A Q&A with three filmmakers followed the second part of the World in Short section at the Kinodvor Cinema last night: Dušan Kastelic and Mateja Starič, filmmakers of the dystopic animated film The Box, and Michaela Taschek, director of Doppelganger. Kastelic told Matevž Jerman and Peter Cerovšek, representatives of the Kraken Society for Short Film Promotion, that he had initially wanted to make another film, but then decided to adapt the comic strip he had published in the Delo daily. Kastelic’s movie also features his dream in which he tries to wake up sleeping people who keep shouting at him. He prefers not to analyse the meaning of the story but likes to hear contradictory interpretations of the viewers. While Jerman emphasised the intricate complexity of social criticism, allusions to adolescence and references to Plato’s cave and George Orwell, a good friend of Kastelic interpreted the film as the story of the Messiah, and his mother understood it as an obduction of the Extra-terrestrials.
Michaela Taschek explained that her expressive and “highly moving” work (according to Jerman) Doppelganger was not only a film, but also a “craving process” which raised more issues than she aimed to address.
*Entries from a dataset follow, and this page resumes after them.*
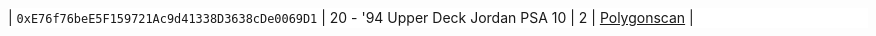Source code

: | `0xE76f76beE5F159721Ac9d41338D3638cDe0069D1` | 20 - '94 Upper Deck Jordan PSA 10 | 2 | [Polygonscan](https://polygonscan.com/tx/0xbcb5342e1b32ebb102d7500d026616446461efef6d9bcfc4e190e5663a9fa86f) |
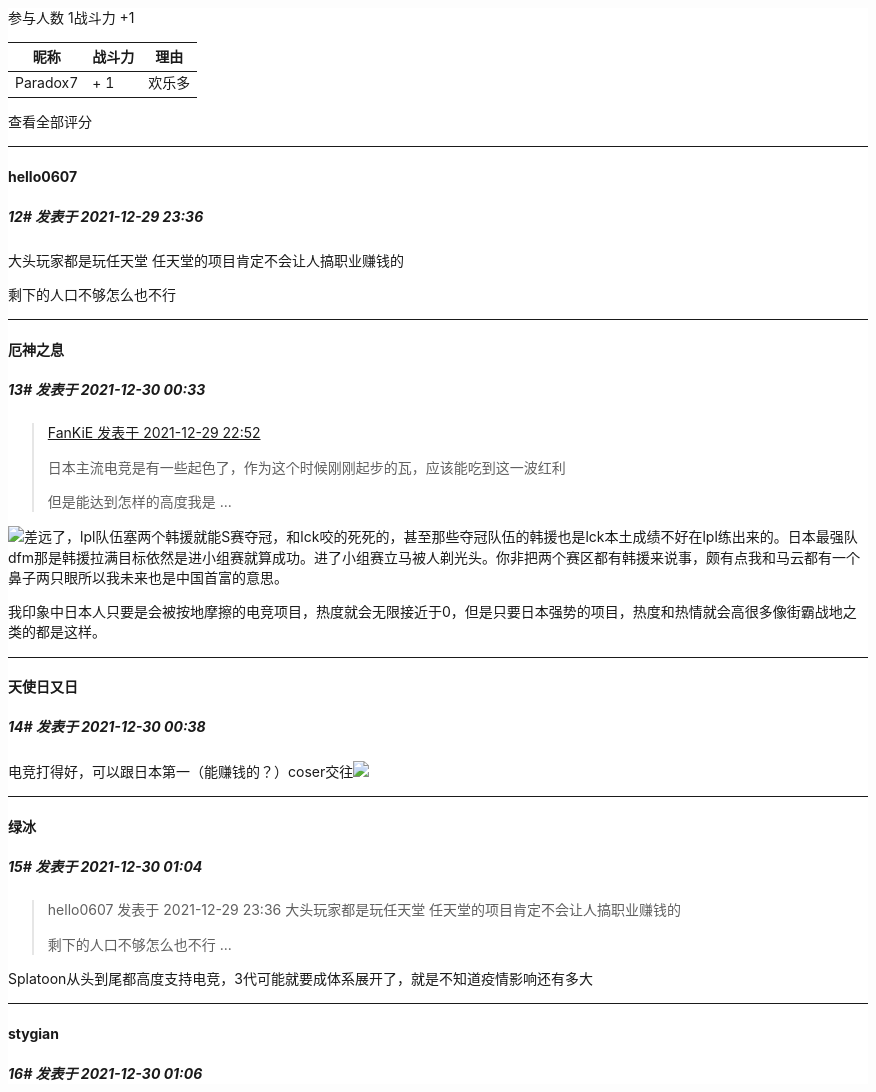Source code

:  参与人数 1战斗力 +1

|昵称|战斗力|理由|
|----|---|---|
| Paradox7| + 1|欢乐多|

查看全部评分

*****

####  hello0607  
##### 12#       发表于 2021-12-29 23:36

大头玩家都是玩任天堂 任天堂的项目肯定不会让人搞职业赚钱的

剩下的人口不够怎么也不行

*****

####  厄神之息  
##### 13#       发表于 2021-12-30 00:33

<blockquote><a href="httphttps://bbs.saraba1st.com/2b/forum.php?mod=redirect&amp;goto=findpost&amp;pid=54094394&amp;ptid=2044784" target="_blank">FanKiE 发表于 2021-12-29 22:52</a>

日本主流电竞是有一些起色了，作为这个时候刚刚起步的瓦，应该能吃到这一波红利

但是能达到怎样的高度我是 ...</blockquote>
<img src="https://static.saraba1st.com/image/smiley/face2017/064.png" referrerpolicy="no-referrer">差远了，lpl队伍塞两个韩援就能S赛夺冠，和lck咬的死死的，甚至那些夺冠队伍的韩援也是lck本土成绩不好在lpl练出来的。日本最强队dfm那是韩援拉满目标依然是进小组赛就算成功。进了小组赛立马被人剃光头。你非把两个赛区都有韩援来说事，颇有点我和马云都有一个鼻子两只眼所以我未来也是中国首富的意思。

我印象中日本人只要是会被按地摩擦的电竞项目，热度就会无限接近于0，但是只要日本强势的项目，热度和热情就会高很多像街霸战地之类的都是这样。

*****

####  天使日又日  
##### 14#       发表于 2021-12-30 00:38

电竞打得好，可以跟日本第一（能赚钱的？）coser交往<img src="https://static.saraba1st.com/image/smiley/face2017/066.png" referrerpolicy="no-referrer">

*****

####  绿冰  
##### 15#       发表于 2021-12-30 01:04

<blockquote>hello0607 发表于 2021-12-29 23:36
大头玩家都是玩任天堂 任天堂的项目肯定不会让人搞职业赚钱的

剩下的人口不够怎么也不行 ...</blockquote>
Splatoon从头到尾都高度支持电竞，3代可能就要成体系展开了，就是不知道疫情影响还有多大

*****

####  stygian  
##### 16#       发表于 2021-12-30 01:06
She can watch the film detachedly only now, a year after the first screening and eight months after the first festival.
Her father died when she was 18 and she had felt deeply estranged from him; priorly, she had distanced herself emotionally as the domestic atmosphere was rather strained. She made her intensely personal film in secret, as “talking was never a strong point in my family”. She never stopped having qualms about her family’s reaction to her film. She had never shown it to her mother. She made the film with her friends because it was the kind of film that can only be made with someone you trust completely.